Pay has been rising, and many are experiencing higher than usual capital gain income as stock market gains are realized. In addition, many business owners are experiencing record profits. If you fall into one of these categories, then here are some ideas for reducing your taxable income and advancing deductions:
1. Maximize your 401k deduction or contribute to a SEP-IRA. This is one of the first and best ways to reduce taxable income. The maximum 401k contribution for 2021 is $19,500 for those under 50 and $26,000 for those 50 and older. Increasing those contributions for the remainder of the year can significantly reduce your taxes due. If you are self-employed then consider starting a SEP-IRA, which generally allow you to contribute up to the lesser of $58,000 or 25% of your self-employment income (check with your tax advisor).
2. Donate appreciated stock: Stocks have risen considerably over the past two years. If you are charitably minded, then one of the best ways to reduce taxes is to give. And one of the best ways to give is to donate appreciated stock. If you don’t where to give you can contribute to a Donor Advised Fund, get the tax deduction this year, and then select the final charities in the years to come. This strategy is especially effective when you have a one-time spike in income.
What should you do if your 2021 income is lower than normal?
Did you get laid-off, retire to a much lower income, or have a loss this year?
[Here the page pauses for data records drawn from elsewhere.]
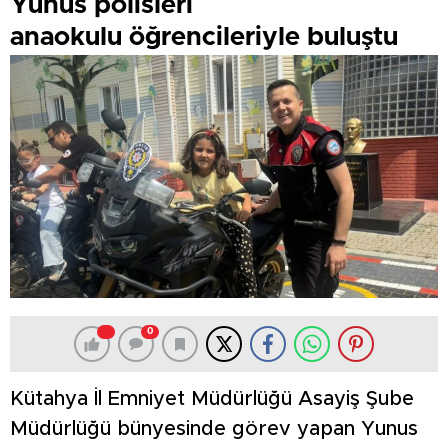
Yunus polisleri
anaokulu öğrencileriyle buluştu
0
Kütahya İl Emniyet Müdürlüğü Asayiş Şube
Müdürlüğü bünyesinde görev yapan Yunus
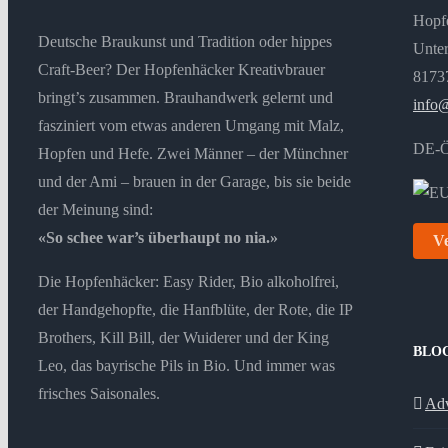
Hopf
Deutsche Braukunst und Tradition oder hippes
Unter
Craft-Beer? Der Hopfenhäcker Kreativbrauer
8173
bringt’s zusammen. Brauhandwerk gelernt und
info
fasziniert vom etwas anderen Umgang mit Malz,
DE-
Hopfen und Hefe. Zwei Männer – der Münchner
und der Ami – brauen in der Garage, bis sie beide
der Meinung sind:
«So schee war’s überhaupt no nia.»
Ve
Die Hopfenhäcker: Easy Rider, Bio alkoholfrei,
der Handgehopfte, die Hanfblüte, der Rote, die IP
Brothers, Kill Bill, der Wuiderer und der King
BLO
Leo, das bayrische Pils in Bio. Und immer was
frisches Saisonales.
Adv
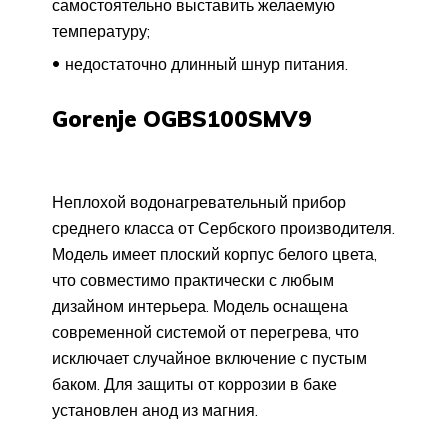
самостоятельно выставить желаемую
температуру;
недостаточно длинный шнур питания.
Gorenje OGBS100SMV9
Неплохой водонагревательный прибор
среднего класса от Сербского производителя.
Модель имеет плоский корпус белого цвета,
что совместимо практически с любым
дизайном интерьера. Модель оснащена
современной системой от перегрева, что
исключает случайное включение с пустым
баком. Для защиты от коррозии в баке
установлен анод из магния.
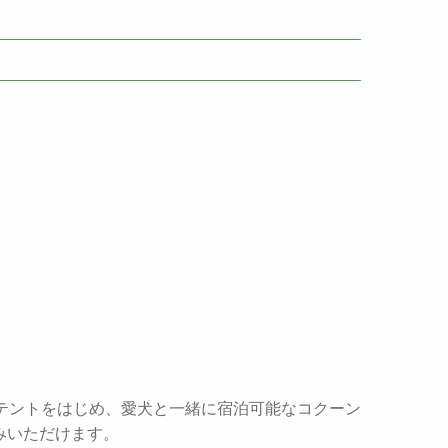
テントをはじめ、愛犬と一緒に宿泊可能なコクーン
みいただけます。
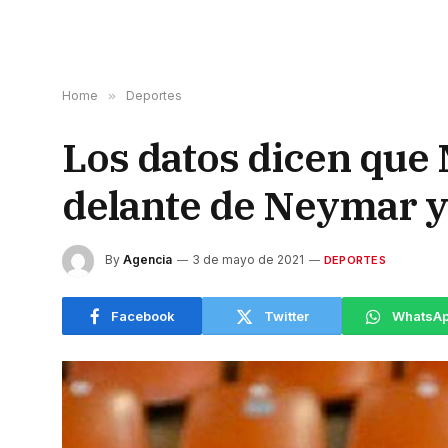
Home
»
Deportes
Los datos dicen que 
delante de Neymar 
By
Agencia
3 de mayo de 2021
DEPORTES
Facebook
Twitter
WhatsA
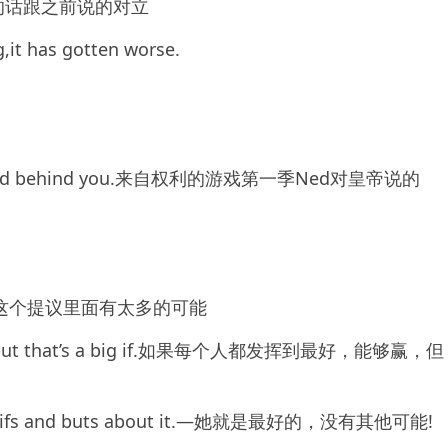
的话跟之前说的对立
,it has gotten worse.
’ll stand behind you.来自权利的游戏第一季Ned对皇帝说的
oposal.在这个提议里面有太多的可能
s best,but that’s a big if.如果每个人都发挥到最好，能够赢，但
are no ifs and buts about it.—她就是最好的，没有其他可能!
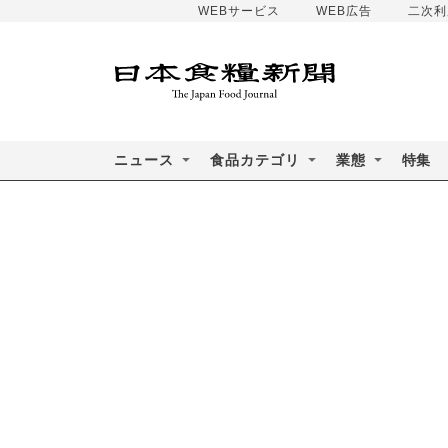
WEBサービス
WEB広告
二次利
ニュース
食品カテゴリ
業態
特集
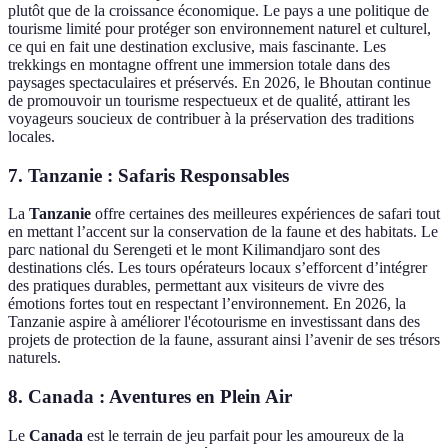
plutôt que de la croissance économique. Le pays a une politique de
tourisme limité pour protéger son environnement naturel et culturel,
ce qui en fait une destination exclusive, mais fascinante. Les
trekkings en montagne offrent une immersion totale dans des
paysages spectaculaires et préservés. En 2026, le Bhoutan continue
de promouvoir un tourisme respectueux et de qualité, attirant les
voyageurs soucieux de contribuer à la préservation des traditions
locales.
7. Tanzanie : Safaris Responsables
La
Tanzanie
offre certaines des meilleures expériences de safari tout
en mettant l’accent sur la conservation de la faune et des habitats. Le
parc national du Serengeti et le mont Kilimandjaro sont des
destinations clés. Les tours opérateurs locaux s’efforcent d’intégrer
des pratiques durables, permettant aux visiteurs de vivre des
émotions fortes tout en respectant l’environnement. En 2026, la
Tanzanie aspire à améliorer l'écotourisme en investissant dans des
projets de protection de la faune, assurant ainsi l’avenir de ses trésors
naturels.
8. Canada : Aventures en Plein Air
Le
Canada
est le terrain de jeu parfait pour les amoureux de la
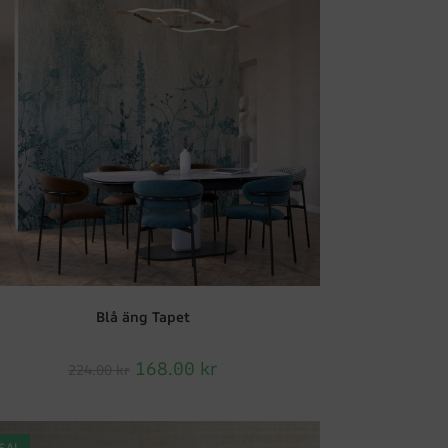
Blå äng Tapet
168.00
kr
224.00
kr
EA!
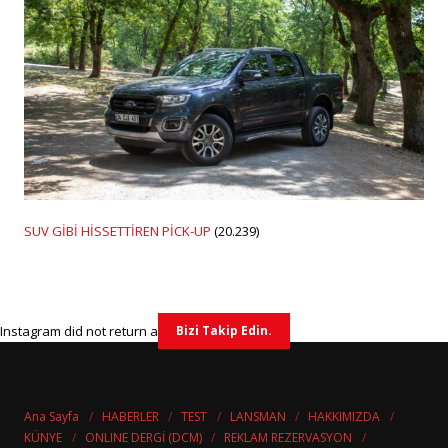
SUV GİBİ HİSSETTİREN PİCK-UP
(20.239)
Instagram did not return a 200.
Bizi Takip Edin.
Ana Sayfa
HABERLER
TEST
LANSMAN
HAKKIMIZDA
KÜNYE
ONLINE DERGİ (DCM)
REKLAM REZERVASYON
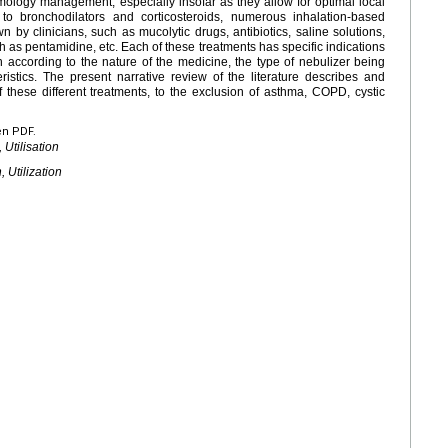
umology management, especially insofar as they allow for optimal local
n to bronchodilators and corticosteroids, numerous inhalation-based
n by clinicians, such as mucolytic drugs, antibiotics, saline solutions,
 as pentamidine, etc. Each of these treatments has specific indications
n according to the nature of the medicine, the type of nebulizer being
eristics. The present narrative review of the literature describes and
f these different treatments, to the exclusion of asthma, COPD, cystic
en PDF.
 Utilisation
 Utilization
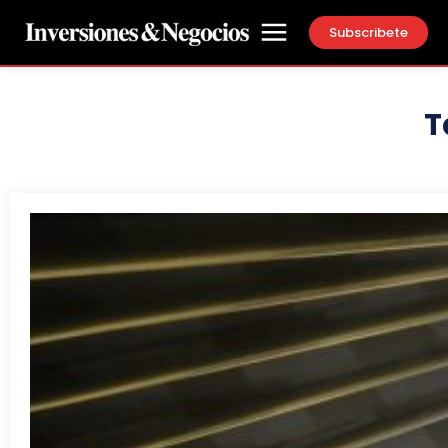
Subscribete
T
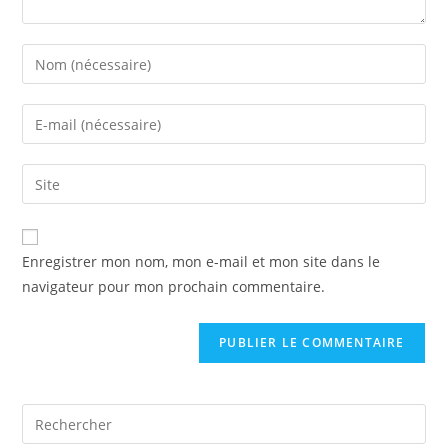
Enter
your
name
Enter
or
your
username
email
Saisir
to
address
l’URL
comment
to
de
comment
votre
Enregistrer mon nom, mon e-mail et mon site dans le
site
navigateur pour mon prochain commentaire.
(facultatif)
Pre
Es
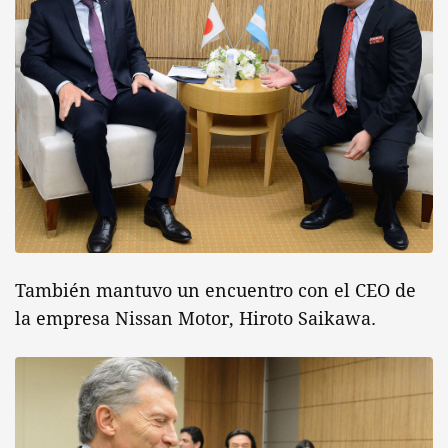
También mantuvo un encuentro con el CEO de
la empresa Nissan Motor, Hiroto Saikawa.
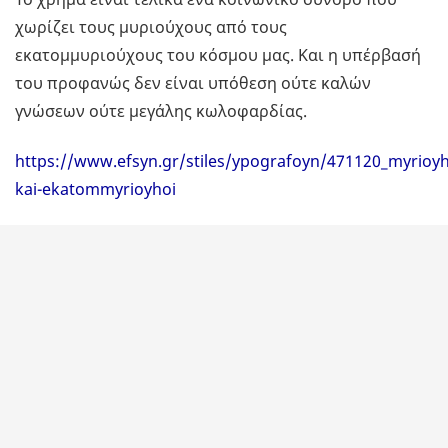
χωρίζει τους μυριούχους από τους
εκατομμυριούχους του κόσμου μας. Και η υπέρβασή
του προφανώς δεν είναι υπόθεση ούτε καλών
γνώσεων ούτε μεγάλης κωλοφαρδίας.
https://www.efsyn.gr/stiles/ypografoyn/471120_myrioyh
kai-ekatommyrioyhoi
Make the most of your lower tax bracket by considering the following:
1. Convert some of your traditional IRA to a ROTH IRA. Converting part of your traditional IRA to a ROTH IRA requires that you pay taxes on the converted amount. What better time to make the conversion than in a year with lower income? Paying a small amount of tax now can save you thousands in the long run.
2. Harvest capital gains. Many investors have unrealized gains from the recovery over the past two years. Harvesting these capital gains can make sense in many situations but can be especially helpful when your income is lower than normal. In fact, the long-term capital gains rate for Federal taxes is 0% for those in the 10% and 15% brackets (up to $80,800 in taxable income for 2021 for a married filing jointly taxpayer and $40,400 for a taxpayer filing single).
There are many other strategies to help your tax situation, but these investment related tips can help optimize your tax situation.